How it works:
The TMR Program, allows the patient’s brain to directly control a specially engineered prosthetic limb through a process of surgery, rehabilitation, and brain training.
Patients must commit to an extensive virtual training program helping them achieve strong and consistent control of their new prosthetic, along with a home exercise program that takes for up to 30 minutes, four times a day.
Ask the patient:
Daniel Campbell, who lost his arm in a farming accident:
“After I lost my arm, I realised I couldn’t even do simple things like cooking a meal or picking up a clothes basket.
“It took a lot away from my capacity to work, but now I have my arm I’m keen to get back to it and have a go. Now I’ve been able to pick up boxes and carry things, it’s given me a lot of my independence back.
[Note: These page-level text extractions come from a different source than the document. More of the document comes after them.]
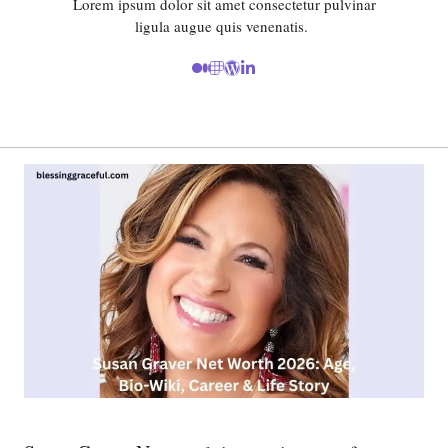
Lorem ipsum dolor sit amet consectetur pulvinar
ligula augue quis venenatis.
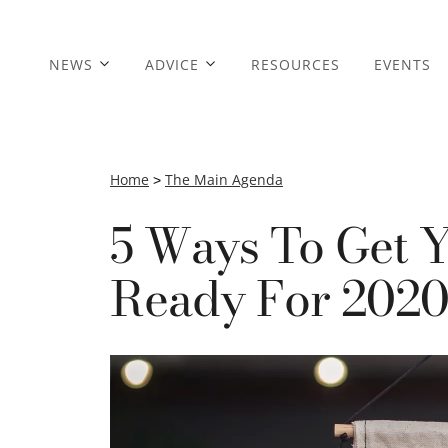
NEWS
ADVICE
RESOURCES
EVENTS
Home
>
The Main Agenda
5 Ways To Get Y
Ready For 202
“Everyone is really intrigued by how the arm works and what it can do. I just think normal movements and I can move my hand – it’s a bizarre sensation.”
Ask the expert:
Dr Frank Bruscino-Raiola, The Alfred Hospital Director of Plastic Surgery:
“TMR and osseointegration is a new exciting frontier in the surgical and rehabilitation management of upper limb amputees.
“All of our patients who have completed the program are really excited about the potential for their new limbs. Where previously their movements were quite limited, this new technology opens up a new realm of what they’re able to achieve.”